During the 1967 Senate hearings on the confirmation of the appointment of Thurgood Marshall to the Supreme Court, Mississippi’s James Eastland saw fit to question Marshall concerning his citation of the Documentary History in a Circuit Court of Appeals case (New York v. Galamison). But actually, both before and after 1967, the scholarship of almost every researcher in the field of African American history has been enriched by this book, which is still regarded as a standard reference work.
Aptheker has built his scholarly achievements virtually without institutional support, never having held a permanent university position. In response to student demand, he has been granted many temporary academic appointments, beginning with Bryn Mawr in 1969. He has taught at Hostos Community College (CUNY); University of California, Berkeley; and the University of Santa Clara (until a major donor demanded his dismissal). For ten years (beginning in the late 1970s), he taught at the Law School of the University of California, Berkeley, where he created a course entitled Racism and the Law a new area of study then, but widely recognized since. He has been elected a Nonresident Fellow at Harvard University for 1998– 1999.
Throughout his long career Aptheker has produced a steady stream of scholarly works. The many historians who are now engaged in studying the life and thought of W. E. B. Du Bois stand on the shoulders of Aptheker, who for years served as custodian of the Du Bois papers, arranged for their deposit at the University of Massachusetts, and meticulously edited for publication a multivolume set of the Du Bois writings and a three-volume collection of his correspondence. The essays published here reflect the wide influence that Herbert Aptheker has exerted and continues to exert on U.S. scholars. The themes with which the authors are concerned center upon questions of race, class, and gender, and the linkages joining these categories. Several of the authors focus directly upon Aptheker’s own writings, critical where they believe criticism is appropriate, while recognizing the contributions that have made him one of the twentieth century’s foremost historians.

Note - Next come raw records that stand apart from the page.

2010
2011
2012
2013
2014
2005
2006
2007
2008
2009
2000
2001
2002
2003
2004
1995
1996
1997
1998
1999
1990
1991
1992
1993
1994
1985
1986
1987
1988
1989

Aptheker is candidly presented as a symbol of the struggle for academic freedom, the Marxist intellectual who excited such fear among a group of historians at Yale University that they would not even tolerate his engagement as a short-term leader of a student-initiated seminar on Du Bois. Aptheker’s career reminds us of the political conformism of the Right and Far Right that did not stop at dispute but sought to destroy careers and altogether exclude radicals from the marketplace of ideas. The collection also includes essays exhibiting the work of scholars who explore sociological and psychological questions suggested by Aptheker’s work. The critical spirit that animates Aptheker’s researches is evident in essays probing a variety of liberation struggles. Above all, this is a collection that seeks to honor Herbert Aptheker by emulating his willingness to go where the evidence leads and his humanistic concern with the aspirations and dreams of the oppressed.